Cornyn Votes Against Supreme Court Nominee in Committee

Monday in the Senate Judiciary Committee, I voted against the nomination of Judge Ketanji Brown Jackson for the upcoming vacancy on the U.S. Supreme Court. 

As Senators, we work on our constituents’ behalf here in Washington, and every six years, they let us know whether we're doing a good job or not. When the Supreme Court blatantly engages in policymaking, it takes away the power of the people to decide for themselves and to hold their government accountable.

President Biden has made no bones about his intention to nominate a Supreme Court Justice who has an expansive view of unenumerated, invisible rights.

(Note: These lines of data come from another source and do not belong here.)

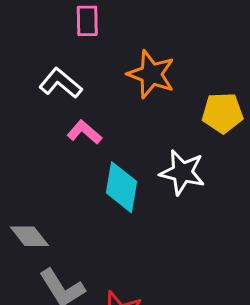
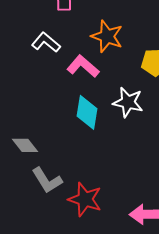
pink L-shape: (84, 132) -> (83, 66), moved, size x1.4

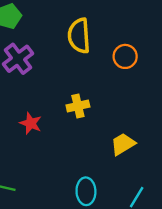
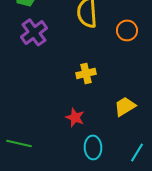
red star: (31, 123) -> (75, 117), moved

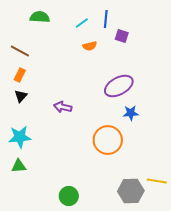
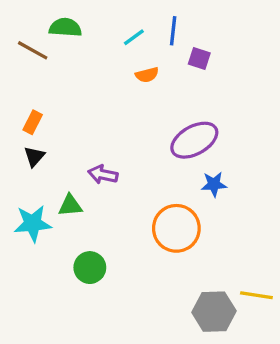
brown line: (20, 51) -> (33, 50), moved
green triangle: (19, 166) -> (70, 205), moved
green circle: (69, 196) -> (90, 268), moved

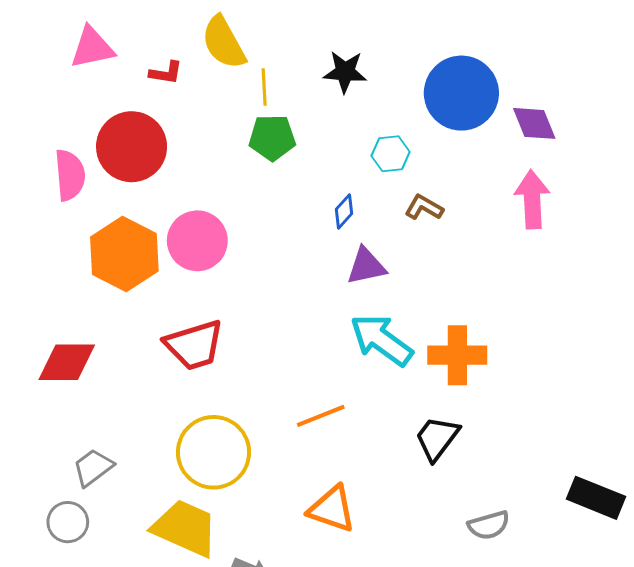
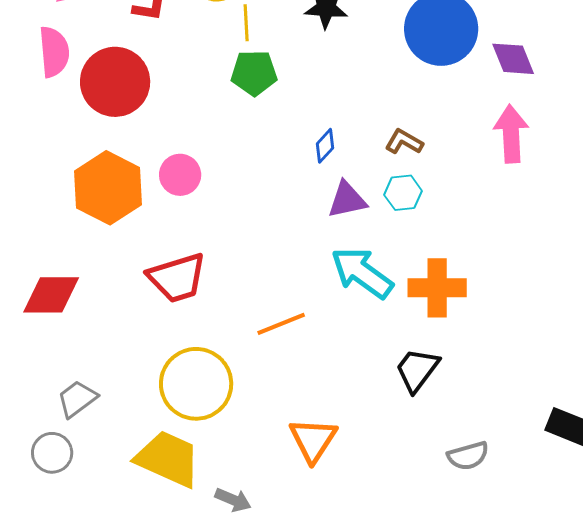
cyan hexagon: (391, 154) -> (403, 193), moved
pink semicircle: (70, 175) -> (54, 52), moved
pink circle: (197, 241) -> (180, 175), size x0.7
orange line: (321, 416) -> (281, 324), moved
orange triangle: (332, 509) -> (313, 440), turned 44

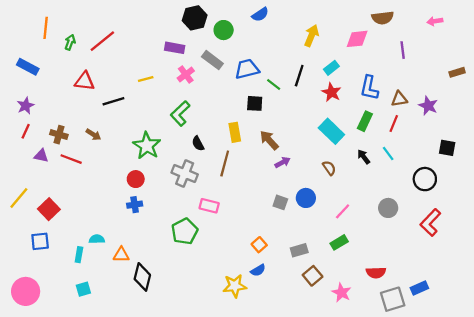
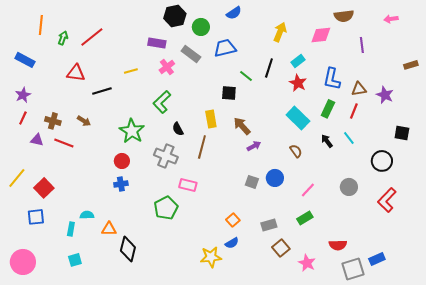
blue trapezoid: (247, 69) -> (225, 48), moved

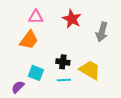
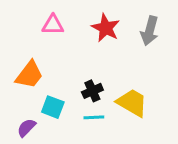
gray arrow: (102, 32) -> (150, 31), moved
orange trapezoid: (29, 40) -> (29, 75), moved
black cross: (63, 62) -> (92, 91), turned -32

I did ask her about her judicial philosophy. She says she doesn't have one and hasn't thought much about it. That's simply not a credible response.

Judge Jackson has a marvelous legal education. She's a charming person. She has a vast practical experience - something I think is a real plus - having served as a public defender, a federal district judge, and a circuit court judge, and not just an academician. Someone of her impressive caliber surely has a judicial philosophy.

My concerns were further elevated as I reviewed Judge Jackson's record, and I saw examples of activism bleeding over in her decisions.

It's crucial that we use these proceedings to understand if a judge will truly stay in their lane or whether they will attempt to legislate from the bench and deliver what Justice Biden and his Democratic colleagues are unable to achieve through the legislative process.

A judge must call balls and strikes, and given what I've seen and her unwillingness to disclose her judicial philosophy and disavow an expansionist view of unenumerated rights, I have concerns that Judge Jackson will be pinch hitting for one team or the other. I will vote no.